Transcribe the full listing word for word, leaving nothing out.

-- PROVIDED INFORMATION follows --

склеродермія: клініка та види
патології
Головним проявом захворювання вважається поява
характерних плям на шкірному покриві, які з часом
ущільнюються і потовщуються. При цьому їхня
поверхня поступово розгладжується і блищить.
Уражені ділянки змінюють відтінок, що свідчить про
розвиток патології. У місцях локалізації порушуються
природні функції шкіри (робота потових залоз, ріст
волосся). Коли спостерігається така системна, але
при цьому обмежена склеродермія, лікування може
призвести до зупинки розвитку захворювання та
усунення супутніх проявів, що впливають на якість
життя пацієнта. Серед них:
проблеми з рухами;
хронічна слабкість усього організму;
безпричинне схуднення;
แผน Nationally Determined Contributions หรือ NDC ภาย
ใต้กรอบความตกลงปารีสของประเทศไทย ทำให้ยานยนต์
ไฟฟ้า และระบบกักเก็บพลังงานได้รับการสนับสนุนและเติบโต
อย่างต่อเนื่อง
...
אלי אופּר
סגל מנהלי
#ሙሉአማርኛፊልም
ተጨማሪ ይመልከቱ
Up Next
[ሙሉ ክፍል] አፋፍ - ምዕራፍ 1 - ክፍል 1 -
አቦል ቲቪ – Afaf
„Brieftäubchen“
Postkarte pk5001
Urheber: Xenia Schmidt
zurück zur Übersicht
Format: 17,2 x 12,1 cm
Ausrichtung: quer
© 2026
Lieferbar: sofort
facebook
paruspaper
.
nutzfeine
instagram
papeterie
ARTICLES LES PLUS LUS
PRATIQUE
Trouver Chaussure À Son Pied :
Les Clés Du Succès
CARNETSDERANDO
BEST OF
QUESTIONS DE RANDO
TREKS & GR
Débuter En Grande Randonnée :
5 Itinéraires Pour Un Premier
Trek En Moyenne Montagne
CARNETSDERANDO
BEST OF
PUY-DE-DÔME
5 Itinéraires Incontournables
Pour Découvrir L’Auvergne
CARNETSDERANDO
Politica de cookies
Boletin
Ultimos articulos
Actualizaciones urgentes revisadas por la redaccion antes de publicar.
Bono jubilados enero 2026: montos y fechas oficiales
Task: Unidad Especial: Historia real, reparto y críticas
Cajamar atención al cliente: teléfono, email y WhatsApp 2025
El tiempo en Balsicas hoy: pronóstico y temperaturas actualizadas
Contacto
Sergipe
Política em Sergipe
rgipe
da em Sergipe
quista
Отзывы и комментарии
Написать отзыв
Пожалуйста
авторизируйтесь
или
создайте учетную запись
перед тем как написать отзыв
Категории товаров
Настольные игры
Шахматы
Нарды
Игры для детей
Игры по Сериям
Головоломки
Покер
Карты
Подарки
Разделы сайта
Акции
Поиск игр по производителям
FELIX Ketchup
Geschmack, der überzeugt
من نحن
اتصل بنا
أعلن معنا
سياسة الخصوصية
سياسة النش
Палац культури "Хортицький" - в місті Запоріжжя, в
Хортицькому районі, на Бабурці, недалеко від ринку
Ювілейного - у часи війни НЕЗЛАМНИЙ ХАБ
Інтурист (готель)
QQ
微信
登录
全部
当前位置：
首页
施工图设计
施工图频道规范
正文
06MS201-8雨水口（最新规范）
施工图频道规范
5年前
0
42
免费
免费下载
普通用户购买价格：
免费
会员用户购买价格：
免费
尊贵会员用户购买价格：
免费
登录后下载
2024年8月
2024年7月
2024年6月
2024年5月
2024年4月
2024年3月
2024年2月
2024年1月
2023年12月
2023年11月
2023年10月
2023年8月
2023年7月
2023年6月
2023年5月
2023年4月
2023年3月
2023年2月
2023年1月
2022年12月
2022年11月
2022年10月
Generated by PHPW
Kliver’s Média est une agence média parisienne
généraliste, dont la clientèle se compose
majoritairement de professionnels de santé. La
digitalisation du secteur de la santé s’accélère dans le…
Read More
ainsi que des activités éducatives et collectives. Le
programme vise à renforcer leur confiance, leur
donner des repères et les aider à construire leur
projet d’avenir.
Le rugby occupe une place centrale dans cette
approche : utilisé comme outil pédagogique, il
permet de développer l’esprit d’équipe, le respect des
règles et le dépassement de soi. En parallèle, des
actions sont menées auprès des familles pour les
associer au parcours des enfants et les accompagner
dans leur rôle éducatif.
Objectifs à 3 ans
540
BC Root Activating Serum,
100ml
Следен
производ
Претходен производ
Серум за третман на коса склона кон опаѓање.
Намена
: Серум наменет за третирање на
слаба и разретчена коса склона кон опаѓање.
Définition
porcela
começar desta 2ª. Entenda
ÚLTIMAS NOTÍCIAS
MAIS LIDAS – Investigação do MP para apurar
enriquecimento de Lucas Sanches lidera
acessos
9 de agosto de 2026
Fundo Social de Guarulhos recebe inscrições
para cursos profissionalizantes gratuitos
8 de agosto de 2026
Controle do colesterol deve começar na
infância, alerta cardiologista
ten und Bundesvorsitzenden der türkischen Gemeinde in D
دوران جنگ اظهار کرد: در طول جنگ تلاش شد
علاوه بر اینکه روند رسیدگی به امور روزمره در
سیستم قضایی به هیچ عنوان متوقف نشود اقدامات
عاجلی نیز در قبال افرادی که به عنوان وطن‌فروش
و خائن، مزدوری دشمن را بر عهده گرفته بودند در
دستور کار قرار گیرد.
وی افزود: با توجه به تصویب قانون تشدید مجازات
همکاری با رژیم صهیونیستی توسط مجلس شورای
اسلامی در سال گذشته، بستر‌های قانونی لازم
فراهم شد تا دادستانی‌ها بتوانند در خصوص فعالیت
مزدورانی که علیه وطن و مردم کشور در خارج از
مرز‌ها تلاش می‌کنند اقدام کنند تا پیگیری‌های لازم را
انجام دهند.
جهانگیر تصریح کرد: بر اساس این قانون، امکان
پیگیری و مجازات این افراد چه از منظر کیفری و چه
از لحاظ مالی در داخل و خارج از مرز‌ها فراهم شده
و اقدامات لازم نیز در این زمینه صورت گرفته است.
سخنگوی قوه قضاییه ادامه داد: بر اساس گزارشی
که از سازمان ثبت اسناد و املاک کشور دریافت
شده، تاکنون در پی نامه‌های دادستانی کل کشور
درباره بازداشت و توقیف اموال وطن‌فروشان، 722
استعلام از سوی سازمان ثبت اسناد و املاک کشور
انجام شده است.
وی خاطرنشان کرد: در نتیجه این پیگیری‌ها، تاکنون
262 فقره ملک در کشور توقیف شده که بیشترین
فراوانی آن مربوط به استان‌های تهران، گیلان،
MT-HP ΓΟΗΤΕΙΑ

-- PROVIDED INFORMATION concluded --

OUTPUT OF THE TASK =>
склеродермія: клініка та види
патології
Головним проявом захворювання вважається поява
характерних плям на шкірному покриві, які з часом
ущільнюються і потовщуються. При цьому їхня
поверхня поступово розгладжується і блищить.
Уражені ділянки змінюють відтінок, що свідчить про
розвиток патології. У місцях локалізації порушуються
природні функції шкіри (робота потових залоз, ріст
волосся). Коли спостерігається така системна, але
при цьому обмежена склеродермія, лікування може
призвести до зупинки розвитку захворювання та
усунення супутніх проявів, що впливають на якість
життя пацієнта. Серед них:
проблеми з рухами;
хронічна слабкість усього організму;
безпричинне схуднення;
แผน Nationally Determined Contributions หรือ NDC ภาย
ใต้กรอบความตกลงปารีสของประเทศไทย ทำให้ยานยนต์
ไฟฟ้า และระบบกักเก็บพลังงานได้รับการสนับสนุนและเติบโต
อย่างต่อเนื่อง
...
אלי אופּר
סגל מנהלי
#ሙሉአማርኛፊልም
ተጨማሪ ይመልከቱ
Up Next
[ሙሉ ክፍል] አፋፍ - ምዕራፍ 1 - ክፍል 1 -
አቦል ቲቪ – Afaf
„Brieftäubchen“
Postkarte pk5001
Urheber: Xenia Schmidt
zurück zur Übersicht
Format: 17,2 x 12,1 cm
Ausrichtung: quer
© 2026
Lieferbar: sofort
facebook
paruspaper
.
nutzfeine
instagram
papeterie
ARTICLES LES PLUS LUS
PRATIQUE
Trouver Chaussure À Son Pied :
Les Clés Du Succès
CARNETSDERANDO
BEST OF
QUESTIONS DE RANDO
TREKS & GR
Débuter En Grande Randonnée :
5 Itinéraires Pour Un Premier
Trek En Moyenne Montagne
CARNETSDERANDO
BEST OF
PUY-DE-DÔME
5 Itinéraires Incontournables
Pour Découvrir L’Auvergne
CARNETSDERANDO
Politica de cookies
Boletin
Ultimos articulos
Actualizaciones urgentes revisadas por la redaccion antes de publicar.
Bono jubilados enero 2026: montos y fechas oficiales
Task: Unidad Especial: Historia real, reparto y críticas
Cajamar atención al cliente: teléfono, email y WhatsApp 2025
El tiempo en Balsicas hoy: pronóstico y temperaturas actualizadas
Contacto
Sergipe
Política em Sergipe
rgipe
da em Sergipe
quista
Отзывы и комментарии
Написать отзыв
Пожалуйста
авторизируйтесь
или
создайте учетную запись
перед тем как написать отзыв
Категории товаров
Настольные игры
Шахматы
Нарды
Игры для детей
Игры по Сериям
Головоломки
Покер
Карты
Подарки
Разделы сайта
Акции
Поиск игр по производителям
FELIX Ketchup
Geschmack, der überzeugt
من نحن
اتصل بنا
أعلن معنا
سياسة الخصوصية
سياسة النش
Палац культури "Хортицький" - в місті Запоріжжя, в
Хортицькому районі, на Бабурці, недалеко від ринку
Ювілейного - у часи війни НЕЗЛАМНИЙ ХАБ
Інтурист (готель)
QQ
微信
登录
全部
当前位置：
首页
施工图设计
施工图频道规范
正文
06MS201-8雨水口（最新规范）
施工图频道规范
5年前
0
42
免费
免费下载
普通用户购买价格：
免费
会员用户购买价格：
免费
尊贵会员用户购买价格：
免费
登录后下载
2024年8月
2024年7月
2024年6月
2024年5月
2024年4月
2024年3月
2024年2月
2024年1月
2023年12月
2023年11月
2023年10月
2023年8月
2023年7月
2023年6月
2023年5月
2023年4月
2023年3月
2023年2月
2023年1月
2022年12月
2022年11月
2022年10月
Generated by PHPW
Kliver’s Média est une agence média parisienne
généraliste, dont la clientèle se compose
majoritairement de professionnels de santé. La
digitalisation du secteur de la santé s’accélère dans le…
Read More
ainsi que des activités éducatives et collectives. Le
programme vise à renforcer leur confiance, leur
donner des repères et les aider à construire leur
projet d’avenir.
Le rugby occupe une place centrale dans cette
approche : utilisé comme outil pédagogique, il
permet de développer l’esprit d’équipe, le respect des
règles et le dépassement de soi. En parallèle, des
actions sont menées auprès des familles pour les
associer au parcours des enfants et les accompagner
dans leur rôle éducatif.
Objectifs à 3 ans
540
BC Root Activating Serum,
100ml
Следен
производ
Претходен производ
Серум за третман на коса склона кон опаѓање.
Намена
: Серум наменет за третирање на
слаба и разретчена коса склона кон опаѓање.
Définition
porcela
começar desta 2ª. Entenda
ÚLTIMAS NOTÍCIAS
MAIS LIDAS – Investigação do MP para apurar
enriquecimento de Lucas Sanches lidera
acessos
9 de agosto de 2026
Fundo Social de Guarulhos recebe inscrições
para cursos profissionalizantes gratuitos
8 de agosto de 2026
Controle do colesterol deve começar na
infância, alerta cardiologista
ten und Bundesvorsitzenden der türkischen Gemeinde in D
دوران جنگ اظهار کرد: در طول جنگ تلاش شد
علاوه بر اینکه روند رسیدگی به امور روزمره در
سیستم قضایی به هیچ عنوان متوقف نشود اقدامات
عاجلی نیز در قبال افرادی که به عنوان وطن‌فروش
و خائن، مزدوری دشمن را بر عهده گرفته بودند در
دستور کار قرار گیرد.
وی افزود: با توجه به تصویب قانون تشدید مجازات
همکاری با رژیم صهیونیستی توسط مجلس شورای
اسلامی در سال گذشته، بستر‌های قانونی لازم
فراهم شد تا دادستانی‌ها بتوانند در خصوص فعالیت
مزدورانی که علیه وطن و مردم کشور در خارج از
مرز‌ها تلاش می‌کنند اقدام کنند تا پیگیری‌های لازم را
انجام دهند.
جهانگیر تصریح کرد: بر اساس این قانون، امکان
پیگیری و مجازات این افراد چه از منظر کیفری و چه
از لحاظ مالی در داخل و خارج از مرز‌ها فراهم شده
و اقدامات لازم نیز در این زمینه صورت گرفته است.
سخنگوی قوه قضاییه ادامه داد: بر اساس گزارشی
که از سازمان ثبت اسناد و املاک کشور دریافت
شده، تاکنون در پی نامه‌های دادستانی کل کشور
درباره بازداشت و توقیف اموال وطن‌فروشان، 722
استعلام از سوی سازمان ثبت اسناد و املاک کشور
انجام شده است.
وی خاطرنشان کرد: در نتیجه این پیگیری‌ها، تاکنون
262 فقره ملک در کشور توقیف شده که بیشترین
فراوانی آن مربوط به استان‌های تهران، گیلان،
MT-HP ΓΟΗΤΕΙΑ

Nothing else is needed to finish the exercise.